> _WORK REQUEST_
Please repeat exactly the lines below from the one containing "I use Dockerfile for my node server" down to the one containing "<li>-Get all containers", both included, and nothing else.

> _DATA SHOWN_
<<<<
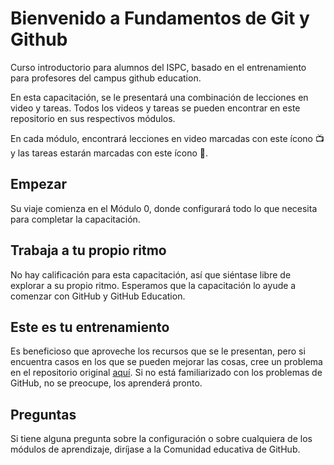 # Bienvenido a Fundamentos de Git y Github
Curso introductorio para alumnos del ISPC, basado en el entrenamiento para profesores del campus github education.


En esta capacitación, se le presentará una combinación de lecciones en video y tareas. Todos los videos y tareas se pueden encontrar en este repositorio en sus respectivos módulos.

En cada módulo, encontrará lecciones en video marcadas con este ícono 📺 y las tareas estarán marcadas con este ícono 📓.

## Empezar
Su viaje comienza en el Módulo 0, donde configurará todo lo que necesita para completar la capacitación.

## Trabaja a tu propio ritmo
No hay calificación para esta capacitación, así que siéntase libre de explorar a su propio ritmo. Esperamos que la capacitación lo ayude a comenzar con GitHub y GitHub Education.

## Este es tu entrenamiento

Es beneficioso que aproveche los recursos que se le presentan, pero si encuentra casos en los que se pueden mejorar las cosas, cree un problema en el repositorio original [aquí](https://github.com/ISPC-TST-ELECTRONICA-MICROCONTROLADA/FUNDAMENTOS-DE-GIT-Y-GITHUB). Si no está familiarizado con los problemas de GitHub, no se preocupe, los aprenderá pronto.

## Preguntas
Si tiene alguna pregunta sobre la configuración o sobre cualquiera de los módulos de aprendizaje, diríjase a la Comunidad educativa de GitHub.
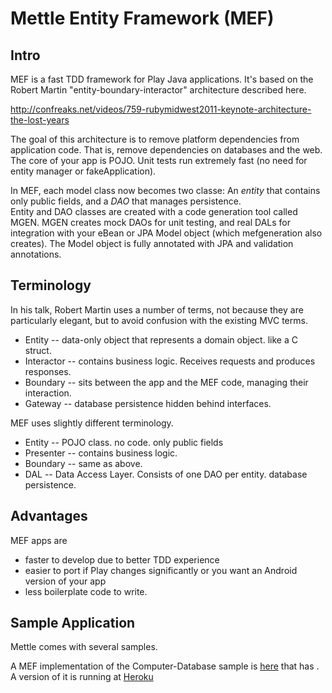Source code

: Mettle Entity Framework (MEF)
===========================


Intro
----------

MEF is a fast TDD framework for Play Java applications.  It's based on the Robert Martin "entity-boundary-interactor" architecture described here.  

http://confreaks.net/videos/759-rubymidwest2011-keynote-architecture-the-lost-years

The goal of this architecture is to remove platform dependencies from application code.  That is, remove dependencies on databases and the web.
The core of your app is POJO.  Unit tests run extremely fast (no need for entity manager or fakeApplication).

In MEF, each model class now becomes two classe: An *entity* that contains only public fields, and a *DAO* that manages persistence.  
Entity and DAO classes are created with a code generation tool called MGEN.  MGEN creates mock DAOs for unit testing, and real DALs for integration with your 
eBean or JPA Model object (which mefgeneration also creates).  The Model object is fully annotated with JPA and validation annotations.

Terminology
-------------
In his talk, Robert Martin uses a number of terms, not because they are particularly elegant, but to avoid confusion with the 
existing MVC terms.

 * Entity -- data-only object that represents a domain object. like a C struct.
 * Interactor -- contains business logic.  Receives requests and produces responses.
 * Boundary -- sits between the app and the MEF code, managing their interaction.
 * Gateway -- database persistence hidden behind interfaces.
 
MEF uses slightly different terminology.

 * Entity -- POJO class. no code. only public fields
 * Presenter -- contains business logic. 
 * Boundary -- same as above.
 * DAL -- Data Access Layer. Consists of one DAO per entity. database persistence.
 
Advantages
------------------
MEF apps are
 * faster to develop due to better TDD experience
 * easier to port if Play changes significantly or you want an Android version of your app
 * less boilerplate code to write. 
 
Sample Application
-------------------
Mettle comes with several samples.  

A MEF implementation of the Computer-Database sample is [here](https://github.com/ianrae/mcomputer) that has . A version of it is running at [Heroku](http://stark-shelf-1549.herokuapp.com)
 
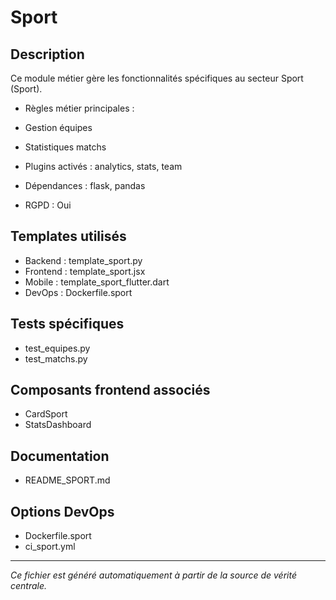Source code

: # Sport

## Description
Ce module métier gère les fonctionnalités spécifiques au secteur Sport (Sport).

- Règles métier principales :
- Gestion équipes
- Statistiques matchs


- Plugins activés : analytics, stats, team
- Dépendances : flask, pandas
- RGPD : Oui

## Templates utilisés
- Backend : template_sport.py
- Frontend : template_sport.jsx
- Mobile : template_sport_flutter.dart
- DevOps : Dockerfile.sport

## Tests spécifiques
- test_equipes.py
- test_matchs.py


## Composants frontend associés
- CardSport
- StatsDashboard


## Documentation
- README_SPORT.md


## Options DevOps
- Dockerfile.sport
- ci_sport.yml


---
*Ce fichier est généré automatiquement à partir de la source de vérité centrale.*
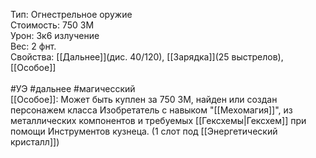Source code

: Тип: Огнестрельное оружие<br>
Стоимость: 750 ЗМ<br>
Урон: 3к6 излучение<br>
Вес: 2 фнт.<br>
Свойства: [[Дальнее]](дис. 40/120), [[Зарядка]](25 выстрелов), [[Особое]]<br>
<br>
#УЭ #дальнее #магичесский <br>
[[Особое]]: Может быть куплен за 750 ЗМ, найден или создан персонажем класса Изобретатель с навыком "[[Мехомагия]]", из металлических компонентов и требуемых [[Гексхемы|Гексхем]] при помощи Инструментов кузнеца. (1 слот под [[Энергетический кристалл]])
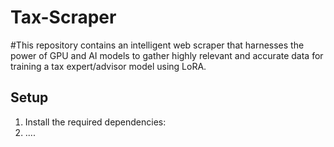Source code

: # Tax-Scraper


#This repository contains an intelligent web scraper that harnesses the power of GPU and AI models to gather highly relevant and accurate data for training a tax expert/advisor model using LoRA.

## Setup

1. Install the required dependencies:
2. ....
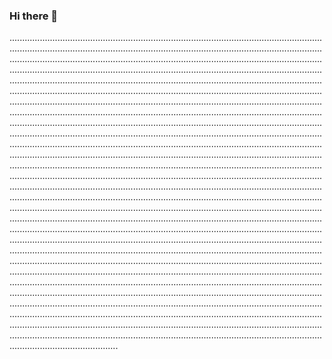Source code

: ### Hi there 👋

.......................................................................................................................................................................................................................................................................................................................................................................................................................................................................................................................................................................................................................................................................................................................................................................................................................................................................................................................................................................................................................................................................................................................................................................................................................................................................................................................................................................................................................................................................................................................................................................................................................................................................................................................................................................................................................................................................................................................................................................................................................................................................................................................................................................................................................................................................................................................................................................................................................................................................................................................................................................................................................................................................................................................................................................................................................................................................................................................................................................................................................................................................................................................................................................................................................................................................................................................................................................................................................................................................................................................................................................................................................................................................................................................................................................................
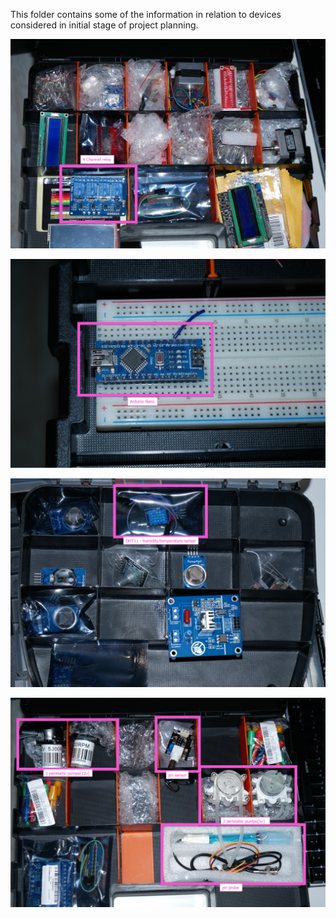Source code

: This folder contains some of the information in relation to devices considered in initial stage of project planning.

![](/images/4channel_relay.png)

![](/images/Arduino_nano.png)

![](/images/DHT11.png)

![](/images/pH.png)
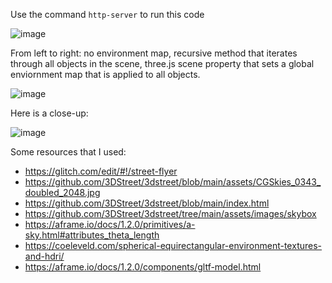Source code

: Use the command `http-server` to run this code

![image](https://user-images.githubusercontent.com/39531367/148865543-b2090ce8-eea4-4e2d-814b-87250f982afe.png)

From left to right: no environment map, recursive method that iterates through all objects in the scene, three.js scene property that sets a global enviornment map that is applied to all objects.

![image](https://user-images.githubusercontent.com/39531367/148865560-26f8e4c4-cda2-4c8c-a589-fb8b36fc069e.png)

Here is a close-up:

![image](https://user-images.githubusercontent.com/39531367/148865758-b6555ff9-5e79-4954-a831-aadbf03e87ff.png)

Some resources that I used:
- https://glitch.com/edit/#!/street-flyer
- https://github.com/3DStreet/3dstreet/blob/main/assets/CGSkies_0343_doubled_2048.jpg
- https://github.com/3DStreet/3dstreet/blob/main/index.html
- https://github.com/3DStreet/3dstreet/tree/main/assets/images/skybox
- https://aframe.io/docs/1.2.0/primitives/a-sky.html#attributes_theta_length
- https://coeleveld.com/spherical-equirectangular-environment-textures-and-hdri/
- https://aframe.io/docs/1.2.0/components/gltf-model.html
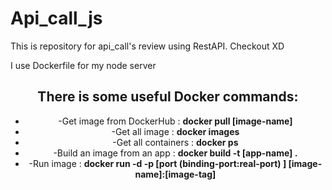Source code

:# Api_call_js
This is repository for api_call's review using RestAPI. Checkout XD


I use Dockerfile for my node server


<div align="center">
    <h2 color="blue">There is some useful Docker commands:</h2>  
    <ul>
      <li>-Get image from DockerHub : <strong>docker pull [image-name] </strong> </li>
      <li>-Get all image :  <strong>docker images</strong> </li>
      <li>-Get all containers :  <strong>docker ps</strong>  </li>
      <li>-Build an image from an app :  <strong>docker build -t [app-name] . </strong> </li>
      <li>-Run image : <strong>docker run -d -p [port (binding-port:real-port) ] [image-name]:[image-tag] </strong> </li>
    </ul>
</div>

  
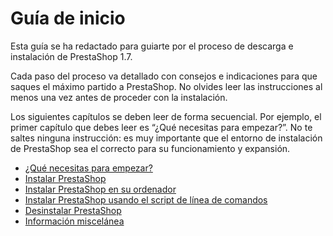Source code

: # Guía de inicio

Esta guía se ha redactado para guiarte por el proceso de descarga e instalación de PrestaShop 1.7.

Cada paso del proceso va detallado con consejos e indicaciones para que saques el máximo partido a PrestaShop. No olvides leer las instrucciones al menos una vez antes de proceder con la instalación.

Los siguientes capítulos se deben leer de forma secuencial. Por ejemplo, el primer capítulo que debes leer es “¿Qué necesitas para empezar?”. No te saltes ninguna instrucción: es muy importante que el entorno de instalación de PrestaShop sea el correcto para su funcionamiento y expansión.

* [¿Qué necesitas para empezar?](que-necesitas-para-empezar.md)
* [Instalar PrestaShop](instalar-prestashop.md)
* [Instalar PrestaShop en su ordenador](instalar-prestashop-ordenador.md)
* [Instalar PrestaShop usando el script de línea de comandos](instalar-prestashop-usando-el-script-de-linea-de-comandos.md)
* [Desinstalar PrestaShop](desinstalar-prestashop.md)
* [Información miscelánea](informacion-miscelanea.md)

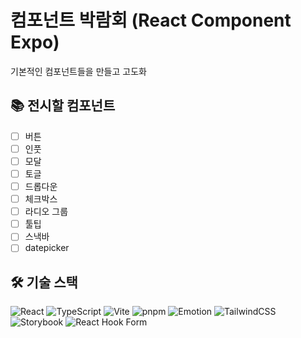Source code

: # 컴포넌트 박람회 (React Component Expo)

기본적인 컴포넌트들을 만들고 고도화 

## 📚 전시할 컴포넌트
- [ ] 버튼
- [ ] 인풋
- [ ] 모달
- [ ] 토글
- [ ] 드롭다운
- [ ] 체크박스
- [ ] 라디오 그룹
- [ ] 툴팁
- [ ] 스낵바
- [ ] datepicker

## 🛠️ 기술 스택

![React](https://img.shields.io/badge/React-61DAFB?style=for-the-badge&logo=React&logoColor=black)
![TypeScript](https://img.shields.io/badge/TypeScript-3178C6?style=for-the-badge&logo=TypeScript&logoColor=white)
![Vite](https://img.shields.io/badge/Vite-646CFF?style=for-the-badge&logo=Vite&logoColor=white)
![pnpm](https://img.shields.io/badge/pnpm-F69220?style=for-the-badge&logo=pnpm&logoColor=black)
![Emotion](https://img.shields.io/badge/Emotion-DB7093?style=for-the-badge&logo=emotion&logoColor=white)
![TailwindCSS](https://img.shields.io/badge/Tailwind-06B6D4?style=for-the-badge&logo=TailwindCSS&logoColor=white)
![Storybook](https://img.shields.io/badge/Storybook-FF4785?style=for-the-badge&logo=Storybook&logoColor=white)
![React Hook Form](https://img.shields.io/badge/React--Hook--Form-EC5990?style=for-the-badge&logo=reacthookform&logoColor=white)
>>>>
> _ANSWER SPACE_
I use Dockerfile for my node server


<div align="center">
    <h2 color="blue">There is some useful Docker commands:</h2>  
    <ul>
      <li>-Get image from DockerHub : <strong>docker pull [image-name] </strong> </li>
      <li>-Get all image :  <strong>docker images</strong> </li>
      <li>-Get all containers :  <strong>docker ps</strong>  </li>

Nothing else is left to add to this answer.